Instructions for the task:
Copy the stretch of the records from the line containing "From the picture: to" through the line containing "Answer: left", swapping "fallen leaf" for "dead leaf" and leaving everything else as it is.

+++++

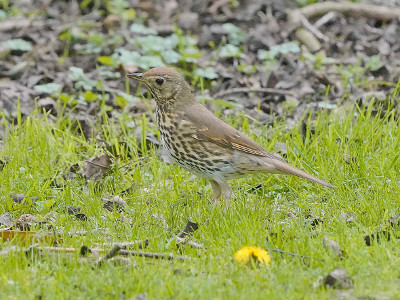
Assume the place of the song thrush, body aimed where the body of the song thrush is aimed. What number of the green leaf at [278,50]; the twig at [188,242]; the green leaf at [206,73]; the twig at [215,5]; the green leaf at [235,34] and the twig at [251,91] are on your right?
5

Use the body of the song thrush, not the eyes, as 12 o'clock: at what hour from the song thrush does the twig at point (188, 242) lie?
The twig is roughly at 9 o'clock from the song thrush.

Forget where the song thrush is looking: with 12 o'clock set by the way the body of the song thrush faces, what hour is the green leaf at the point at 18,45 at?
The green leaf is roughly at 2 o'clock from the song thrush.

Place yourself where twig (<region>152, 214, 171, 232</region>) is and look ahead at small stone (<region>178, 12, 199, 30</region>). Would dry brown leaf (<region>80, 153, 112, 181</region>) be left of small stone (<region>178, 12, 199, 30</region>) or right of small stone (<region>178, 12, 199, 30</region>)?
left

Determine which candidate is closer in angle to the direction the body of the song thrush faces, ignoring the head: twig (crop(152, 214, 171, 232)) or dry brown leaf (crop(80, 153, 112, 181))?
the dry brown leaf

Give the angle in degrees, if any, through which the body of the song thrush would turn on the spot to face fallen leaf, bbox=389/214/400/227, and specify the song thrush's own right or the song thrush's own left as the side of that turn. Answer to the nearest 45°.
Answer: approximately 135° to the song thrush's own left

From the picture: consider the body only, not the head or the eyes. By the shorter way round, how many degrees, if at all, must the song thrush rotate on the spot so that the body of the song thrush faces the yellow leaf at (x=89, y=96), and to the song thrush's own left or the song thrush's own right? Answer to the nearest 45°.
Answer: approximately 45° to the song thrush's own right

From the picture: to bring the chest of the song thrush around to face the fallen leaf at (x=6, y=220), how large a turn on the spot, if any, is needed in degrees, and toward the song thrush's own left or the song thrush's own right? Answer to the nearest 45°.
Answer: approximately 45° to the song thrush's own left

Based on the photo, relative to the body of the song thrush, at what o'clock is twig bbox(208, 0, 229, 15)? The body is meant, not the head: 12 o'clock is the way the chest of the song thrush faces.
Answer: The twig is roughly at 3 o'clock from the song thrush.

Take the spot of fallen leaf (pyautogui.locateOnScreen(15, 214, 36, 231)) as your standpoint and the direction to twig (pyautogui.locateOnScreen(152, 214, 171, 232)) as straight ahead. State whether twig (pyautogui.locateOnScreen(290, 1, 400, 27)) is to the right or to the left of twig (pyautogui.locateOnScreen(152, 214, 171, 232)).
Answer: left

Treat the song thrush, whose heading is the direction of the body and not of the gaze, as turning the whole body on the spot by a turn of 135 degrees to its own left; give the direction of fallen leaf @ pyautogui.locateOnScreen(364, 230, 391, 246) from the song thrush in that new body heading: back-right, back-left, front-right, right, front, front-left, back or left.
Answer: front

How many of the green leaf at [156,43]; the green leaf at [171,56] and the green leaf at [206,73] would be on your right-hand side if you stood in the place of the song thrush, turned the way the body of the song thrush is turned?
3

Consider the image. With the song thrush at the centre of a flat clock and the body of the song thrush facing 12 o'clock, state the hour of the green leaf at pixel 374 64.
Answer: The green leaf is roughly at 4 o'clock from the song thrush.

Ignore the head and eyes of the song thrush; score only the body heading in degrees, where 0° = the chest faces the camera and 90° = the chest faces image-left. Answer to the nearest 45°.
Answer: approximately 90°

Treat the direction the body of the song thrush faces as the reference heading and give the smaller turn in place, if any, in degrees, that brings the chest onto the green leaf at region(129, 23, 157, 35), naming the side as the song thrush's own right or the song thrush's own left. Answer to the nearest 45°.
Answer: approximately 90° to the song thrush's own right

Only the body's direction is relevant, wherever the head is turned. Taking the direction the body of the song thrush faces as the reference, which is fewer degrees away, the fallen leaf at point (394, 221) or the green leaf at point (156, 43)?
the green leaf
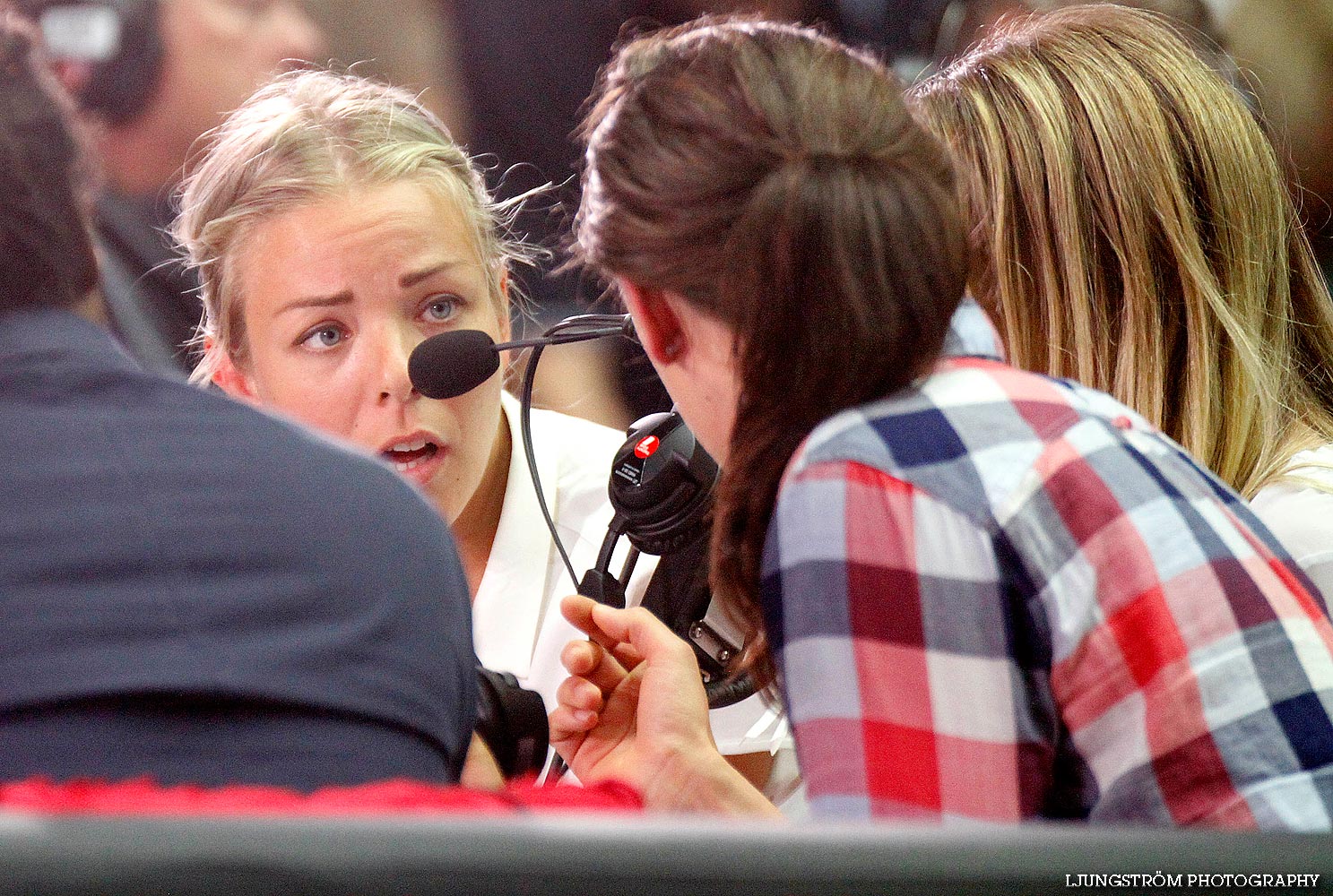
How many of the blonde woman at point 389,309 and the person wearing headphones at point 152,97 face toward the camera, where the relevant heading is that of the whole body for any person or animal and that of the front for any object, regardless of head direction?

+++++

Solution to this task:
From the picture: to bring the chest of the song thrush around to face the dead leaf at (x=6, y=220), how large a turn on the spot, if any, is needed in degrees, and toward the song thrush's own left or the song thrush's own right? Answer to the nearest 45°.
Answer: approximately 45° to the song thrush's own left

Based on the photo, relative to the body of the song thrush, at what o'clock is twig bbox(208, 0, 229, 15)? The body is meant, not the head: 12 o'clock is the way the chest of the song thrush faces.
Answer: The twig is roughly at 3 o'clock from the song thrush.

Take the spot of dead leaf (pyautogui.locateOnScreen(15, 214, 36, 231)) as your standpoint and the direction to twig (pyautogui.locateOnScreen(152, 214, 171, 232)) as straight ahead. State whether twig (pyautogui.locateOnScreen(290, 1, 400, 27)) is to the right or to the left of twig (pyautogui.locateOnScreen(152, 214, 171, 232)).
Answer: left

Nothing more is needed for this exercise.